From: Christoph Hellwig
Date: Tue Jun 16 2020 - 06:24:19 EST


On Tue, Jun 16, 2020 at 12:23:50PM +0200, Christoph Hellwig wrote:
> On Tue, Jun 16, 2020 at 12:18:07PM +0200, Peter Zijlstra wrote:
> > > It does. But it also means every other user of PAGE_KERNEL_EXEC
> > > should trigger this, of which there are a few (kexec, tboot, hibernate,
> > > early xen pv mapping, early SEV identity mapping)
> >
> > There are only 3 users in the entire tree afaict:
> >
> > arch/arm64/kernel/probes/kprobes.c: page = vmalloc_exec(PAGE_SIZE);
> > arch/x86/hyperv/hv_init.c: hv_hypercall_pg = vmalloc_exec(PAGE_SIZE);
> > kernel/module.c: return vmalloc_exec(size);
> >
> > And that last one is a weak function that any arch that has STRICT_RWX
> > ought to override.
> >
> > > We really shouldn't create mappings like this by default. Either we
> > > need to flip PAGE_KERNEL_EXEC itself based on the needs of the above
> > > users, or add another define to overload vmalloc_exec as there is no
> > > other user of that for x86.
> >
> > We really should get rid of the two !module users of this though; both
> > x86 and arm64 have STRICT_RWX and sufficient primitives to DTRT.
> >
> > What is HV even trying to do with that page? AFAICT it never actually
> > writes to it, it seens to give the physica address to an MSR (which I
> > suspect then writes crud into the page for us from host context).
> >
> > Suggesting the page really only needs to be RX.
> >
> > On top of that, vmalloc_exec() gets us a page from the entire vmalloc
> > range, which can be outside of the 2G executable range, which seems to
> > suggest vmalloc_exec() is wrong too and all this works by accident.
> >
> > How about something like this:
> >
> >
> > diff --git a/arch/x86/hyperv/hv_init.c b/arch/x86/hyperv/hv_init.c
> > index a54c6a401581..82a3a4a9481f 100644
> > --- a/arch/x86/hyperv/hv_init.c
> > +++ b/arch/x86/hyperv/hv_init.c
> > @@ -375,12 +375,15 @@ void __init hyperv_init(void)

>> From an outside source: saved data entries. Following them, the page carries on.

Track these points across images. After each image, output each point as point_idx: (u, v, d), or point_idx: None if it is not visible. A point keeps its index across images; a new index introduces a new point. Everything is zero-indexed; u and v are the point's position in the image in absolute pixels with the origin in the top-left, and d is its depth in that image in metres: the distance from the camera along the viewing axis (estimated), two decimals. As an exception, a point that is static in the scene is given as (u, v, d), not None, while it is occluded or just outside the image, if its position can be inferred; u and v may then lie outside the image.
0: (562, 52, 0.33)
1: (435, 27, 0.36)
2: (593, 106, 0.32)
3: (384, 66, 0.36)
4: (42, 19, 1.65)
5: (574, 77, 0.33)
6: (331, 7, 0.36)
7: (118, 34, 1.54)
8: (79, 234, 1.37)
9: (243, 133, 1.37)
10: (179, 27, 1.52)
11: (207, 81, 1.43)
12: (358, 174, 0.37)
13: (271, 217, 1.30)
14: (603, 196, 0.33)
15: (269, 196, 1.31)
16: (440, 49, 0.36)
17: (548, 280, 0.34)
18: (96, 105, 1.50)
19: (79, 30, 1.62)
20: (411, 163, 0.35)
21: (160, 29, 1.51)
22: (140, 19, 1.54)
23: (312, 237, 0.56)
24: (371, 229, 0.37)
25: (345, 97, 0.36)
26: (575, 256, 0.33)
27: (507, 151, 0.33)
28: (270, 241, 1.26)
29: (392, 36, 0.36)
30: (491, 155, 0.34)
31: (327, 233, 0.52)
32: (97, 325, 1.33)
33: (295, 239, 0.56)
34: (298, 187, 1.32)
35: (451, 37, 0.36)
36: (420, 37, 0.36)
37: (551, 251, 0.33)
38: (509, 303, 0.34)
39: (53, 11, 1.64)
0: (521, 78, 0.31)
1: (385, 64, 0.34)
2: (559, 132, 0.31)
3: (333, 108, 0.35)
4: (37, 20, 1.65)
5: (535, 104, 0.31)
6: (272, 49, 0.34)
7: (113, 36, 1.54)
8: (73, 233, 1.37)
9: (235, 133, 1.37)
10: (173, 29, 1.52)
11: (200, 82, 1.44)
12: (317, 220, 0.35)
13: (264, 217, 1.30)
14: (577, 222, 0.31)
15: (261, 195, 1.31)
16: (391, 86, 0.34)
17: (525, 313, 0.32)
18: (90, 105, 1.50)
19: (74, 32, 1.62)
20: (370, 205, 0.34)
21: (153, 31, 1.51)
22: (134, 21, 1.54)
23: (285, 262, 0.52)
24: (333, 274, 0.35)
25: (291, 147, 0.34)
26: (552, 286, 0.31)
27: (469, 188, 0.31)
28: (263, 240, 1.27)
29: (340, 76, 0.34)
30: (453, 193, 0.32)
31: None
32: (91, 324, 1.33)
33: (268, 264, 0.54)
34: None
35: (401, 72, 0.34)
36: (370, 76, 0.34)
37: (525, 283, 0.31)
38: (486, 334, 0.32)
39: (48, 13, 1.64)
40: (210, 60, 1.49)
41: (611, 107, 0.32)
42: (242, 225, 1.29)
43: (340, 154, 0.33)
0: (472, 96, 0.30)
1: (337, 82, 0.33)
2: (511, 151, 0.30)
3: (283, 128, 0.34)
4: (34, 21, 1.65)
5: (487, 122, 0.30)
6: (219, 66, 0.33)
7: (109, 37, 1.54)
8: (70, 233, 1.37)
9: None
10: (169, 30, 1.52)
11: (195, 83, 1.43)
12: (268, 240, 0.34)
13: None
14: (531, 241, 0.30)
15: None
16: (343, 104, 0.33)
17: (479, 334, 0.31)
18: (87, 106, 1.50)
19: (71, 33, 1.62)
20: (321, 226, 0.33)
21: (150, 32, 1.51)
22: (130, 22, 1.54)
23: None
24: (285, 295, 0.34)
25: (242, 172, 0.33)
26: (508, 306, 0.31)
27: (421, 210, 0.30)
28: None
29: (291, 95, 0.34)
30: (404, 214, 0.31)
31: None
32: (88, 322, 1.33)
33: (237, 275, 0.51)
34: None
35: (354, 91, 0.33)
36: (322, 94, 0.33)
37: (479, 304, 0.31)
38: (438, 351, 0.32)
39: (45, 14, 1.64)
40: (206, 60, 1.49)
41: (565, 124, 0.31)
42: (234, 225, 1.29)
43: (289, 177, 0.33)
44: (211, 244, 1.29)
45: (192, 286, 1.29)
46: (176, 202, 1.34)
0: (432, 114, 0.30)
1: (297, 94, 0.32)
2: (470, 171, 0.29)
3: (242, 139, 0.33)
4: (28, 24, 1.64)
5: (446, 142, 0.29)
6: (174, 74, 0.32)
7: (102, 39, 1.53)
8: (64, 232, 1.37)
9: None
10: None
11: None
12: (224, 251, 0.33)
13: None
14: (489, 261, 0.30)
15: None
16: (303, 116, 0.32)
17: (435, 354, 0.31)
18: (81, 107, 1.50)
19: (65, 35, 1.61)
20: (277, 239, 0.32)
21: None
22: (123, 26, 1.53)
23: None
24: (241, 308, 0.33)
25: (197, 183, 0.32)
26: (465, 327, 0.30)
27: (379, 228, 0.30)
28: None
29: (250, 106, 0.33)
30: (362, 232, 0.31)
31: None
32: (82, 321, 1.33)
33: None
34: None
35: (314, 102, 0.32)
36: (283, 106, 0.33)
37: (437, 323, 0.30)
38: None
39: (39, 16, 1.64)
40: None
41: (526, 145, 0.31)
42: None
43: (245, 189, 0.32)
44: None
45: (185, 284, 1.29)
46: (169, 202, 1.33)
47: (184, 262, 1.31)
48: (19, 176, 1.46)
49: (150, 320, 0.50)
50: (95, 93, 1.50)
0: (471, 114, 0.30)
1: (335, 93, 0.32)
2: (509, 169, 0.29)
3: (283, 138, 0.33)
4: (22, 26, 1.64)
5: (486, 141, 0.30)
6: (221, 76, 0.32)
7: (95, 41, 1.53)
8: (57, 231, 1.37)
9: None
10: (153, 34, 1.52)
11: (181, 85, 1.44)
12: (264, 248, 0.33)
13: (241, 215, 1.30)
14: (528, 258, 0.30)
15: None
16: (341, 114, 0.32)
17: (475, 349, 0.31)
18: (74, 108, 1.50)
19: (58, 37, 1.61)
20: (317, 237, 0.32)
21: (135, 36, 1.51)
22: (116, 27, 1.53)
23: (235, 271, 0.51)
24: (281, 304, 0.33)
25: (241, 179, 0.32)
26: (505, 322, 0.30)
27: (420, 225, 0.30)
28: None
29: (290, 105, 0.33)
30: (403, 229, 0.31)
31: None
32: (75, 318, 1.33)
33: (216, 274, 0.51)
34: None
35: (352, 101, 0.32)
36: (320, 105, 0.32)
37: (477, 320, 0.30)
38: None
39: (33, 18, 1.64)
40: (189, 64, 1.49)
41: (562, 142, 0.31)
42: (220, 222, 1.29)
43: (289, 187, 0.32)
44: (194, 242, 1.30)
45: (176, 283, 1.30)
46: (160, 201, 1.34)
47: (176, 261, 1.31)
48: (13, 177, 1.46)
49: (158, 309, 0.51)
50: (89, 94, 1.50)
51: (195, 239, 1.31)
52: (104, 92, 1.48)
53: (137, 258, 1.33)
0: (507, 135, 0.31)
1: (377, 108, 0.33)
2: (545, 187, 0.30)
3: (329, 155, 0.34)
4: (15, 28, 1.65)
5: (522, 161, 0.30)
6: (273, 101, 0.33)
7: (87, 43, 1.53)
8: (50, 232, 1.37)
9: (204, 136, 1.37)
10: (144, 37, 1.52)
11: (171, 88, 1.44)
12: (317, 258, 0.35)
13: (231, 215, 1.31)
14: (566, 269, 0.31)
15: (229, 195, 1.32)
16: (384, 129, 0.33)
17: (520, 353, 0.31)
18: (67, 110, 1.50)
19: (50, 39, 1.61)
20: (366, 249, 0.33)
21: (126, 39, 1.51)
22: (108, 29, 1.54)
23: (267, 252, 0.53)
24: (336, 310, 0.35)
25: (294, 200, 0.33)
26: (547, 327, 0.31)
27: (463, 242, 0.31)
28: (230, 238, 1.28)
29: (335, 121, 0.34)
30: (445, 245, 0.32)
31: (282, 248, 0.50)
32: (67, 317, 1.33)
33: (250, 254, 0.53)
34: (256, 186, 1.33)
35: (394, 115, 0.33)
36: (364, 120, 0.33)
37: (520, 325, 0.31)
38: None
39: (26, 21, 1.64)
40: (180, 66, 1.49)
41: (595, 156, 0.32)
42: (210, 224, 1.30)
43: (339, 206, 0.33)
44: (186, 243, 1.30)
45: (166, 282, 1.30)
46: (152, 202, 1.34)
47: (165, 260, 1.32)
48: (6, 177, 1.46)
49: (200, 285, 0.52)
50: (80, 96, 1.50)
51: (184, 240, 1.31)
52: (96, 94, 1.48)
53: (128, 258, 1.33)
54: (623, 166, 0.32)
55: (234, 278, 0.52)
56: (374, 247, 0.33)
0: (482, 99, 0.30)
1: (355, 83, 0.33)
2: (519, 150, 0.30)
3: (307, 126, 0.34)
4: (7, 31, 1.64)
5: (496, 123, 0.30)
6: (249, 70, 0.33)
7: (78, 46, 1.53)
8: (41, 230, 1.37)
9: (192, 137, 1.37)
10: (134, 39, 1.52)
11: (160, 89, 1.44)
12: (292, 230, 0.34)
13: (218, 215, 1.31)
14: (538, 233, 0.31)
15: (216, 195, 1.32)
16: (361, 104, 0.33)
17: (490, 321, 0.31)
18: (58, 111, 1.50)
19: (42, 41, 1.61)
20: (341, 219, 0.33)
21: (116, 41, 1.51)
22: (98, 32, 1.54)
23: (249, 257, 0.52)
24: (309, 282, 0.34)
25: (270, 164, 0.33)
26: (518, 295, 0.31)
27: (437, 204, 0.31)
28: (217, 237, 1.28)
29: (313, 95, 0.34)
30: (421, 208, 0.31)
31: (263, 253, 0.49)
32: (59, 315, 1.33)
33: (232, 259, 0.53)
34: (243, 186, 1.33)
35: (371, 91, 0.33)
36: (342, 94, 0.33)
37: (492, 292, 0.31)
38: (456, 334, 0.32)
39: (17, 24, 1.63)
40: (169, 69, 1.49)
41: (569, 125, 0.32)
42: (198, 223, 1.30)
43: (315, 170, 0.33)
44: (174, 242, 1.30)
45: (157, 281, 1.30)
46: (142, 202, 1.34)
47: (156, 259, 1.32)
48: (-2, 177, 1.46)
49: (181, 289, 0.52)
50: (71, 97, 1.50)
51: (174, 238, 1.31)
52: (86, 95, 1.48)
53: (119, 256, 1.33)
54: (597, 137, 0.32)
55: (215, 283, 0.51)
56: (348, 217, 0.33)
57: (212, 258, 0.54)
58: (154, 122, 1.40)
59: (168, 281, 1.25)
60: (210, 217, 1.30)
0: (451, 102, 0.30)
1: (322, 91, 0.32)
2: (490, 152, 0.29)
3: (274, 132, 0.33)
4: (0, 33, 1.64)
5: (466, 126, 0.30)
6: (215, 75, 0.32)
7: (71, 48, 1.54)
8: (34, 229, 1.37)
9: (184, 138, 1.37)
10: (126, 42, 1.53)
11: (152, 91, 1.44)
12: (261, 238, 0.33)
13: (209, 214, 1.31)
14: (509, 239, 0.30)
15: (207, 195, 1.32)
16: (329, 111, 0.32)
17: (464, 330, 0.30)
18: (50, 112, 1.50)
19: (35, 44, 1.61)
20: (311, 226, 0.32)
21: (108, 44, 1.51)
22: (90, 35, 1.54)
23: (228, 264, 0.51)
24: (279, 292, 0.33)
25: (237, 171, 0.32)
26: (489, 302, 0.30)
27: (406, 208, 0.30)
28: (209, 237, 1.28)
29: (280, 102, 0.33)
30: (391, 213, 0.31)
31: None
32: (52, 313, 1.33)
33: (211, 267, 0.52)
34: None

> > guest_id = generate_guest_id(0, LINUX_VERSION_CODE, 0);
> > wrmsrl(HV_X64_MSR_GUEST_OS_ID, guest_id);
> >
> > - hv_hypercall_pg = vmalloc_exec(PAGE_SIZE);
> > + hv_hypercall_pg = module_alloc(PAGE_SIZE);
> > if (hv_hypercall_pg == NULL) {
> > wrmsrl(HV_X64_MSR_GUEST_OS_ID, 0);
> > goto remove_cpuhp_state;
> > }
> >
> > + set_memory_ro((unsigned long)hv_hypercall_pg, 1);
> > + set_memory_x((unsigned long)hv_hypercall_pg, 1);
>
> The changing of the permissions sucks. I thought about adding
> a module_alloc_prot with an explicit pgprot_t argument. On x86
> alone at least ftrace would also benefit from that.

The above is also missing a set_vm_flush_reset_perms.